_Задания_
1. Перечислите всех философов, кроме самого Гегеля, которых называет фрагмент о философии истории Гегеля.
2. Под каким названием, согласно фрагменту о философии истории Гегеля, борьба индивидов в буржуазном обществе появляется в «Феноменологии духа»?
3. Изложите фрагмент о философии истории Гегеля в двух предложениях.
**** Исходный текст
Итак, в гегелевской философии истории отдельные государства выступают как единые и замкнутые индивидуальности. Гегель, конечно, видит, что за спиной этих индивидуальностей скрываются исторические условия. Можно вспомнить, например, как он связывает государственное единство Франции и раздробленность Германии с различными путями ликвидации феодализма. Однако эти правильные догадки не приводят к методологическим выводам. Мировая история представляется ему по существу борьбой за господство между "объединенными" самими по себе нациями и государствами.

Эту борьбу Гегель рассматривает так же трезво, как и экономическую борьбу, которую ведут друг против друга индивиды в буржуазном обществе. Эта борьба появляется в "Феноменологии духа" под названием "духовного животного царства". Он изображает ее как возврат к естественному состоянию, а то и просто как картину естественного состояния, войны всех против всех (по Гоббсу). Мы увидим ниже, что в социальной философии Гегеля правовое регулирование экономических отношений, которые, по его мнению, все еще представляют собой bellum omnium contra omnes, играет чрезвычайно важную, часто даже чрезмерную роль, хотя его взгляд на возможность и необходимость правового урегулирования в корне, разумеется, отличается от взглядов Канта и Фихте. Однако с конституированном народа, общества в государство возможность любого такого регулирования между государственными индивидуумами, согласно Гегелю, перестает существовать. В своих лекциях 1805/06 гг. он говорит: "Целое есть индивид, народ, обращенный против других народов. Восстановление безразличного сословия индивидов друг по отношению к другу, естественное состояние — лишь здесь оно реально. Это отношение есть отчасти спокойное пребывание независимых друг от друга индивидов, суверенность, отчасти связь посредством договоров. Но у договоров нет действительности действительного договора, нет его налично сущей власти, а народный индивид есть именно всеобщее как налично-сущая власть. Их поэтому нельзя рассматривать как гражданские договоры; они не имеют обязательности, как только одна сторона нарушает их. Это вечный обман — заключать трактаты, брать на себя обязательства и вновь забывать об этих обязательствах" [441].

Позднее мы увидим, какую большую роль играет война в философии истории Гегеля йенского периода. Конечно. Гегель интерпретирует войну тоже трезво и исторически, несмотря на некоторую наполеоновскую переоценку ее роли. Как мы могли увидеть из заключительного суждения в вышеприведенной цитате, Гегель, с одной стороны, полемизирует с кантовской утопией о вечном мире. С другой стороны, он далек от того, чтобы заняться лишь описанием отдельных воюющих сторон. Он совершенно ясно представляет себе относительность наступательной и оборонительной войны в прагматическом смысле. Каждая сторона утверждает, что лишь защищается и что на нее напала другая сторона. Поэтому на таком уровне вопрос не может быть никак решен. В сочинении о конституции Гегель пишет: "Каждая сторона ссылается на свое право и обвиняет другую в его нарушении… Общество разделяется на сторонников того и сторонников другого, каждая партия настаивает на том, что право на ее стороне; и обе партии правы, ибо сталкиваются друг с другом сами права" [442].
********
**** Материал
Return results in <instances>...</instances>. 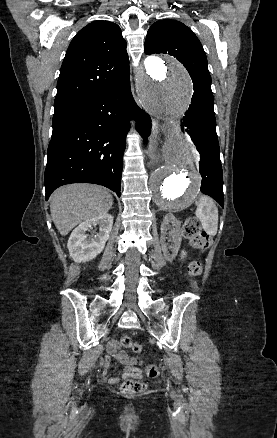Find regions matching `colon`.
Listing matches in <instances>:
<instances>
[{
	"label": "colon",
	"instance_id": "1",
	"mask_svg": "<svg viewBox=\"0 0 277 438\" xmlns=\"http://www.w3.org/2000/svg\"><path fill=\"white\" fill-rule=\"evenodd\" d=\"M182 234L195 249H207L210 244L203 226L195 218H188L184 222ZM202 270V263L198 261L188 264L189 275L192 279L200 276ZM120 342L124 347H132L137 353L141 351L140 347L137 344H133L129 337H122ZM146 375L149 378H157L160 375V370L156 365L148 366L146 368ZM146 386L145 380H121L120 382L121 393L129 398H144Z\"/></svg>",
	"mask_w": 277,
	"mask_h": 438
}]
</instances>
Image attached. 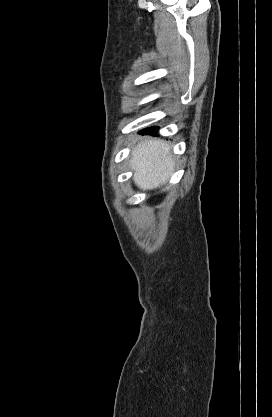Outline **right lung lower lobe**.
I'll return each mask as SVG.
<instances>
[{"instance_id": "1", "label": "right lung lower lobe", "mask_w": 272, "mask_h": 417, "mask_svg": "<svg viewBox=\"0 0 272 417\" xmlns=\"http://www.w3.org/2000/svg\"><path fill=\"white\" fill-rule=\"evenodd\" d=\"M155 129H157V127H151V128H148V129H145V130H142V132L141 133H150V134H155Z\"/></svg>"}]
</instances>
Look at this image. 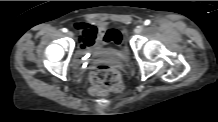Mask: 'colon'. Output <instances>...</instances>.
<instances>
[{"label":"colon","instance_id":"1","mask_svg":"<svg viewBox=\"0 0 218 122\" xmlns=\"http://www.w3.org/2000/svg\"><path fill=\"white\" fill-rule=\"evenodd\" d=\"M102 42L109 48L117 49L122 46L124 37L120 29L109 28L103 31ZM90 81L96 93L120 91L123 86L119 72L107 61H98L92 66Z\"/></svg>","mask_w":218,"mask_h":122}]
</instances>
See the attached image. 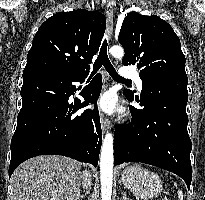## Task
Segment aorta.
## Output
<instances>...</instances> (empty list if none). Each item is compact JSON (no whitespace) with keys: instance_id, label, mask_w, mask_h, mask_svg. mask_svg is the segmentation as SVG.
<instances>
[{"instance_id":"aorta-1","label":"aorta","mask_w":205,"mask_h":200,"mask_svg":"<svg viewBox=\"0 0 205 200\" xmlns=\"http://www.w3.org/2000/svg\"><path fill=\"white\" fill-rule=\"evenodd\" d=\"M110 53L114 58H122L124 50L121 46H113ZM113 136L107 133L103 139L100 154L101 200H111L113 184Z\"/></svg>"}]
</instances>
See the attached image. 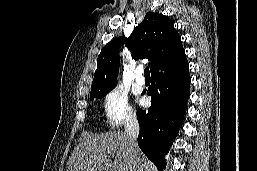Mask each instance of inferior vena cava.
I'll return each mask as SVG.
<instances>
[{
  "label": "inferior vena cava",
  "mask_w": 257,
  "mask_h": 171,
  "mask_svg": "<svg viewBox=\"0 0 257 171\" xmlns=\"http://www.w3.org/2000/svg\"><path fill=\"white\" fill-rule=\"evenodd\" d=\"M125 132L130 141V158H131V171H143L139 158V148L137 144V137L139 134V123L136 115H130L125 123Z\"/></svg>",
  "instance_id": "1"
}]
</instances>
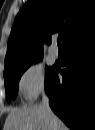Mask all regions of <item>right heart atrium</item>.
<instances>
[{
  "label": "right heart atrium",
  "instance_id": "obj_1",
  "mask_svg": "<svg viewBox=\"0 0 95 130\" xmlns=\"http://www.w3.org/2000/svg\"><path fill=\"white\" fill-rule=\"evenodd\" d=\"M46 88L44 71L41 65L30 64L22 72L19 78V89L26 100H34L41 95Z\"/></svg>",
  "mask_w": 95,
  "mask_h": 130
}]
</instances>
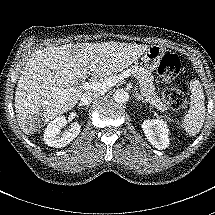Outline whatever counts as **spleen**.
Instances as JSON below:
<instances>
[{
    "label": "spleen",
    "instance_id": "obj_1",
    "mask_svg": "<svg viewBox=\"0 0 215 215\" xmlns=\"http://www.w3.org/2000/svg\"><path fill=\"white\" fill-rule=\"evenodd\" d=\"M190 109L185 115L182 127L190 135L194 136L201 130L205 118V105L203 89L198 81L191 82Z\"/></svg>",
    "mask_w": 215,
    "mask_h": 215
}]
</instances>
********
_Решения задач_
1. Гоббс, Кант, Фихте.

2. Под названием «духовного животного царства».

3. В философии истории Гегеля государства выступают как замкнутые индивидуальности, а мировая история предстает борьбой за господство между ними, где, в отличие от отношений внутри общества, правовое регулирование невозможно и договоры теряют обязательность, как только одна сторона их нарушает. Войну Гегель толкует трезво и исторически: он полемизирует с кантовской утопией о вечном мире и видит относительность наступательной и оборонительной войны, поскольку каждая сторона ссылается на свое право.